THE PROBLEM
Give every line of the records exactly, please, from the first up to and including the one containing "(82, 892) none".

(Beginning of RECORDS SUPPLIED)

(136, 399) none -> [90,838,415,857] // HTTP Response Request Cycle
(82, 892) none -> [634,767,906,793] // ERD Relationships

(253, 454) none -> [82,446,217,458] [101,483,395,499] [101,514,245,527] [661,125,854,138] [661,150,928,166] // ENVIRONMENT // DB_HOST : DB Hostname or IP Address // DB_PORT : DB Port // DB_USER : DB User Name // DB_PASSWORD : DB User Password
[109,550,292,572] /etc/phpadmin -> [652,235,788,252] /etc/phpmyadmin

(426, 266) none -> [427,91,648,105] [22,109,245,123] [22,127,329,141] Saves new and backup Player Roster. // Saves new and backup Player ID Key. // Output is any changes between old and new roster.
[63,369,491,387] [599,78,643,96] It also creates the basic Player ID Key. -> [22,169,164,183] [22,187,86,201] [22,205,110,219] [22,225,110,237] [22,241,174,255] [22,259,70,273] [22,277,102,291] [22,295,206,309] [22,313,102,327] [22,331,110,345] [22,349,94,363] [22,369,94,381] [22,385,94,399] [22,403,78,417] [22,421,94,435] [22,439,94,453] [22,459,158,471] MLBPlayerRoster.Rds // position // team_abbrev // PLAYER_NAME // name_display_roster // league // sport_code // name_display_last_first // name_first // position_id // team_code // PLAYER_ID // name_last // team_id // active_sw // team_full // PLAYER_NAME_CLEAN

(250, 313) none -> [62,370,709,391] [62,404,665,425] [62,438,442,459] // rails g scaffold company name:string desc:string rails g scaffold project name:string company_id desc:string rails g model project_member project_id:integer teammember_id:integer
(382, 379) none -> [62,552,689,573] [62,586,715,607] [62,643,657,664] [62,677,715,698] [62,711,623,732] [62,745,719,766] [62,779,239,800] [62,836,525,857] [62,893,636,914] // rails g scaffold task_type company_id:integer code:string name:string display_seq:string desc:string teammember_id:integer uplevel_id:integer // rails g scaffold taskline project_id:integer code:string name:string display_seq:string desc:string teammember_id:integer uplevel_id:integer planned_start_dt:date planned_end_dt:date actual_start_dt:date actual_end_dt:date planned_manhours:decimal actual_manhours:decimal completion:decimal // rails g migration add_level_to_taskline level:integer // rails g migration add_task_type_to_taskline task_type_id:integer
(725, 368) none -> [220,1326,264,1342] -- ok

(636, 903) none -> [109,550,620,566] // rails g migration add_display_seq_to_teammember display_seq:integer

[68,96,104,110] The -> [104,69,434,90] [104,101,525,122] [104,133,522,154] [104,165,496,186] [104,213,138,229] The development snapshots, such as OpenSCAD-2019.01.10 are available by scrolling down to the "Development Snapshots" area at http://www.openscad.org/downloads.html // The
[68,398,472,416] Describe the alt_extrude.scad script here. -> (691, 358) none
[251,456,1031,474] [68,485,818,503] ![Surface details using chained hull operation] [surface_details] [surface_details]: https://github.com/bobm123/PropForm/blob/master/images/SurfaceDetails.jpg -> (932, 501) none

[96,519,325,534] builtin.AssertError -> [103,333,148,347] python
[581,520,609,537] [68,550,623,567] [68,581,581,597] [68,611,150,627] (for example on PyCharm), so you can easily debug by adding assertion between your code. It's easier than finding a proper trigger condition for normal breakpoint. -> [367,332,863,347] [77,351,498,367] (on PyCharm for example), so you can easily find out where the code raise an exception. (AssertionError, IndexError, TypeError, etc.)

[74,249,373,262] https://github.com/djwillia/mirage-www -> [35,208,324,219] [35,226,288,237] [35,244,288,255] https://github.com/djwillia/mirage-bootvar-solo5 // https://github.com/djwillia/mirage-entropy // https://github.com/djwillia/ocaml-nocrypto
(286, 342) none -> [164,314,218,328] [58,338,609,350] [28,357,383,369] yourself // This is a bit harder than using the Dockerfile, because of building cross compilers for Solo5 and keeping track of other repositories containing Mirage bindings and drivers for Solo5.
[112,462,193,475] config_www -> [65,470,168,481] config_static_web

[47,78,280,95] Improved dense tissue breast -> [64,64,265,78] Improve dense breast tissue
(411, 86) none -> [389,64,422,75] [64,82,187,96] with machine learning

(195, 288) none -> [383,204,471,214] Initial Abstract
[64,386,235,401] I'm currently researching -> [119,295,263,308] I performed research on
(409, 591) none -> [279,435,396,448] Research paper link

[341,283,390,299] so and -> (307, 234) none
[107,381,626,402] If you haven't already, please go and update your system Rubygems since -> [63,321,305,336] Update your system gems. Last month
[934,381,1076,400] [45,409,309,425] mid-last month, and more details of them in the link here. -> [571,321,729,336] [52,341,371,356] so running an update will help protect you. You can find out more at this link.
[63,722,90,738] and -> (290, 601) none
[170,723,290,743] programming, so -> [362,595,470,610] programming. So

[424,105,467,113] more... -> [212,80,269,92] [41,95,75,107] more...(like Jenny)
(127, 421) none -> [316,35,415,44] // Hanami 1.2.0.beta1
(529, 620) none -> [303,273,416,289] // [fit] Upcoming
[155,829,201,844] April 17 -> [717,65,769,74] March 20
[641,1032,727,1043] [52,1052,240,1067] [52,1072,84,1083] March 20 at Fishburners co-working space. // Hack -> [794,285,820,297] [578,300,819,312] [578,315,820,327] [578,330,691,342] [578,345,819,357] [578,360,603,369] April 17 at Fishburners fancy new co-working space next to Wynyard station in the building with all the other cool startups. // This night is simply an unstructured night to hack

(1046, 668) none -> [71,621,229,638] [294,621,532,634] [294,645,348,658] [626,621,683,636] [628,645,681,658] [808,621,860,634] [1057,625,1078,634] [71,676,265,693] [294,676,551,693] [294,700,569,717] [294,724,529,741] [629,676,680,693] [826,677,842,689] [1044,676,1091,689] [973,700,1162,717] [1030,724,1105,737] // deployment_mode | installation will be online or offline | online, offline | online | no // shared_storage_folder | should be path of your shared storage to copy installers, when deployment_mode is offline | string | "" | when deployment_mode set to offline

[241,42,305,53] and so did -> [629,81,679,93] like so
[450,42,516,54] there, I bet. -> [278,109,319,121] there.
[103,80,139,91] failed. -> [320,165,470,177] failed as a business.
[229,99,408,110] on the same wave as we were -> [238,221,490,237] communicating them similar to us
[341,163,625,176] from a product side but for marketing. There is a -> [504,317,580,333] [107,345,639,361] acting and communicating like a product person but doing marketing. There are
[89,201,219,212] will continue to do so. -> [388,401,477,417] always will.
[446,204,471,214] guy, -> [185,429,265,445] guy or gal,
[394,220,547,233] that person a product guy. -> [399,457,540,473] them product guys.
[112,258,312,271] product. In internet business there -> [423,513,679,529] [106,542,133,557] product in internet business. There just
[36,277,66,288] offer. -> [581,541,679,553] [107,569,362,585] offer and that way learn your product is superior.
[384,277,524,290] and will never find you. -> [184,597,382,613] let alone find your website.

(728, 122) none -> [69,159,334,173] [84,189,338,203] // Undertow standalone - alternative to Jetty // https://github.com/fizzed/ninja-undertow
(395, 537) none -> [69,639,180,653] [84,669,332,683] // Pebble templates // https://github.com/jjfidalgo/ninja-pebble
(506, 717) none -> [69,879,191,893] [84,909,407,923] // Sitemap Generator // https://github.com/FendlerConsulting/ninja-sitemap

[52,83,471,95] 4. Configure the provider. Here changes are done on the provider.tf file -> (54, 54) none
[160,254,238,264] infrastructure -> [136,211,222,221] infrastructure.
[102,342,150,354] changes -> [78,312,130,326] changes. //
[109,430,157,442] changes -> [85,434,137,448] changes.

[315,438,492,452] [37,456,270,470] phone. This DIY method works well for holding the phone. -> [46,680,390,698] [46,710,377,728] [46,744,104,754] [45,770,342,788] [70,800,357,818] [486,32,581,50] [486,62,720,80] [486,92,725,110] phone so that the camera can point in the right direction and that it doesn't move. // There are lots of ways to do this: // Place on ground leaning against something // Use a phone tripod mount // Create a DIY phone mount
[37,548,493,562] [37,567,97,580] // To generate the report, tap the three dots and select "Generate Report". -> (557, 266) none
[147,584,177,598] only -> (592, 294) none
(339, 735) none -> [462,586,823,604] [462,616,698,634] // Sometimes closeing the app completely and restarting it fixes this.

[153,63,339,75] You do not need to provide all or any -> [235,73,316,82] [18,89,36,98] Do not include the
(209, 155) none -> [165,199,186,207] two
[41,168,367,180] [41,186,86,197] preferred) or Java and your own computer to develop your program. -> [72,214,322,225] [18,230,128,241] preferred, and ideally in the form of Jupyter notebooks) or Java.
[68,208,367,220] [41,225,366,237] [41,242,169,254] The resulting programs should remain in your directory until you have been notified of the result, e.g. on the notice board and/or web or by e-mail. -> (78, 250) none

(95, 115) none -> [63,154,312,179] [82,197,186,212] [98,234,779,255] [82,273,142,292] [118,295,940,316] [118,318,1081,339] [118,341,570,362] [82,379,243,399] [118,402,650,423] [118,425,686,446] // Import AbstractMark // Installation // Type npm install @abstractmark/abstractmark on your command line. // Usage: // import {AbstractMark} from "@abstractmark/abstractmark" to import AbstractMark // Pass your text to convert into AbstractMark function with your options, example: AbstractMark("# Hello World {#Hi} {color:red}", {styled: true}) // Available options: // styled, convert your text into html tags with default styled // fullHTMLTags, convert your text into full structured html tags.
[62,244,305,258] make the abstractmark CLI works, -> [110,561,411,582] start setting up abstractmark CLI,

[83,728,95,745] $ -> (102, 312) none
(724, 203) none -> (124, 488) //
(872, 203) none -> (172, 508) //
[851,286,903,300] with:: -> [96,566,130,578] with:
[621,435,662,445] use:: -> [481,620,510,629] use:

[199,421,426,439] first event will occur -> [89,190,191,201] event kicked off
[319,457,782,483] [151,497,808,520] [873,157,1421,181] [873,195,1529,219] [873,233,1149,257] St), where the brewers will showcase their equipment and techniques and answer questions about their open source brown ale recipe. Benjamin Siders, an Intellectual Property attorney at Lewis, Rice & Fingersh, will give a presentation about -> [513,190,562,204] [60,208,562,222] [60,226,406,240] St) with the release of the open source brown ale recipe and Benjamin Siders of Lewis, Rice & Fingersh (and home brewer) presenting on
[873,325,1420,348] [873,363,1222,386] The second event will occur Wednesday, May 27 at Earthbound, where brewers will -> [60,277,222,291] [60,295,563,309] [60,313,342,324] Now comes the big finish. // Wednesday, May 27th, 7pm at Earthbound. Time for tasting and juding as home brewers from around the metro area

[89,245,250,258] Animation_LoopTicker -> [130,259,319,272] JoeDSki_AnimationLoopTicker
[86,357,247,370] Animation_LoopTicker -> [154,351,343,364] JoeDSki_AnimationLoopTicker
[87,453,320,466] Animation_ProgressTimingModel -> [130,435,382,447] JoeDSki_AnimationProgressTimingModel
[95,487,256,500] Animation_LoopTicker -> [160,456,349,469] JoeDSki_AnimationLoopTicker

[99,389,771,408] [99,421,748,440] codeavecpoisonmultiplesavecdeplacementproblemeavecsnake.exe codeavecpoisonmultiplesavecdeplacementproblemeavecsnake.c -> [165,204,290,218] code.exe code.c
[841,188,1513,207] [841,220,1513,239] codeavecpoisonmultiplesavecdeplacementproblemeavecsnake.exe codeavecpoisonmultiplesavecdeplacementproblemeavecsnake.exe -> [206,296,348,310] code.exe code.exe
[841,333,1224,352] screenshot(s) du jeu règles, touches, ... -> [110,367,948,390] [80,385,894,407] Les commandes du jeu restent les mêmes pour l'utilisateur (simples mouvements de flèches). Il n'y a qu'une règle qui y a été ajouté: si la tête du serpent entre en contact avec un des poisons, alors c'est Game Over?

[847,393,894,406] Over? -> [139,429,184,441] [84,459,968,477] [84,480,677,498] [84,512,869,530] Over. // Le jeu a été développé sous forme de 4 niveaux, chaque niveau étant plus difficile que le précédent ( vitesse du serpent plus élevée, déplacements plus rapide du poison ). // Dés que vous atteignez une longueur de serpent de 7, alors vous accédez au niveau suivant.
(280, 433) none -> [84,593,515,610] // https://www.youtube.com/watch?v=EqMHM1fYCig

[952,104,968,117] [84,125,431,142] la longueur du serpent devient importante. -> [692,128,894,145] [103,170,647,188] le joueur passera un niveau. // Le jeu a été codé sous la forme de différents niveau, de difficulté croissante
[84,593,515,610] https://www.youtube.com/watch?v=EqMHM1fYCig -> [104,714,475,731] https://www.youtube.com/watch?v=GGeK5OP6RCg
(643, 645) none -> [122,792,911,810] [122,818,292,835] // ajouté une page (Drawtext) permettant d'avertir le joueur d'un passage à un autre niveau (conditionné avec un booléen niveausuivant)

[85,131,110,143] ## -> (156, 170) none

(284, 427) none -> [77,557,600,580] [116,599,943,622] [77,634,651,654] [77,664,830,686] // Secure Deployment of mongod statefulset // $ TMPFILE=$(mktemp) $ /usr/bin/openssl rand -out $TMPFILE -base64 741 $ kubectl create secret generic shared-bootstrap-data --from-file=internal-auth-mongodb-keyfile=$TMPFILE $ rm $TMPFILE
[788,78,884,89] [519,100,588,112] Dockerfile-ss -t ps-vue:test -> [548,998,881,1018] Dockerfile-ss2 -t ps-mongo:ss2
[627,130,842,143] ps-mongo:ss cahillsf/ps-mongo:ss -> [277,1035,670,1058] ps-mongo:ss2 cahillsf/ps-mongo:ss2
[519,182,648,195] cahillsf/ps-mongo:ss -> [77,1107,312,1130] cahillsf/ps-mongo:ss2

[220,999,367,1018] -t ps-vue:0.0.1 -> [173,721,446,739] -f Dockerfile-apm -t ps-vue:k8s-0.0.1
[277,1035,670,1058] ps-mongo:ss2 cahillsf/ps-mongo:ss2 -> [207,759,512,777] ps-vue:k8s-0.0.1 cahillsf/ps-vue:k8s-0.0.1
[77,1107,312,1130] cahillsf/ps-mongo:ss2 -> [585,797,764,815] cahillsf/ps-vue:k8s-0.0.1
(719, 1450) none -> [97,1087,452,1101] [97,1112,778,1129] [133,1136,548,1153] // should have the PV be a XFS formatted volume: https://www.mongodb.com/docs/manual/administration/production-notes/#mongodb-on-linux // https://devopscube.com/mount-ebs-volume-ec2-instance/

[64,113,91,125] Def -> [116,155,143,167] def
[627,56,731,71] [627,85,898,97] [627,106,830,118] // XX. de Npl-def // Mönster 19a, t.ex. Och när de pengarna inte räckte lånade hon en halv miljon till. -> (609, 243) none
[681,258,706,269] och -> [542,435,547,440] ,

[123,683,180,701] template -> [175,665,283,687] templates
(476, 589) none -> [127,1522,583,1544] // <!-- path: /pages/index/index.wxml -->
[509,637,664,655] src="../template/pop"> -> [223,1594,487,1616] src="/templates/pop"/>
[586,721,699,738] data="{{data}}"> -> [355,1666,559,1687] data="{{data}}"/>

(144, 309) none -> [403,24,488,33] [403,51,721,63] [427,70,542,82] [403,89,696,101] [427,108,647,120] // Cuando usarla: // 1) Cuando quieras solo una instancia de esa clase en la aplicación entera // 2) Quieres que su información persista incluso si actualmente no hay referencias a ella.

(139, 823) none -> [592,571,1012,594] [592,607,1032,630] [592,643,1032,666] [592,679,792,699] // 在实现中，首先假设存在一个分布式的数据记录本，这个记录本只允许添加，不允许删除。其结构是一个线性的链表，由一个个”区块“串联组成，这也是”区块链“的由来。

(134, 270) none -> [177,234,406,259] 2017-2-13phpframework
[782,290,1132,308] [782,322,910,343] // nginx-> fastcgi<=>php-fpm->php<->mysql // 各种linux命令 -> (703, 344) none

(End of RECORDS SUPPLIED)

TASK SOLUTION
(136, 399) none -> [90,838,415,857] // HTTP Response Request Cycle
(82, 892) none -> [634,767,906,793] // ERD Relationships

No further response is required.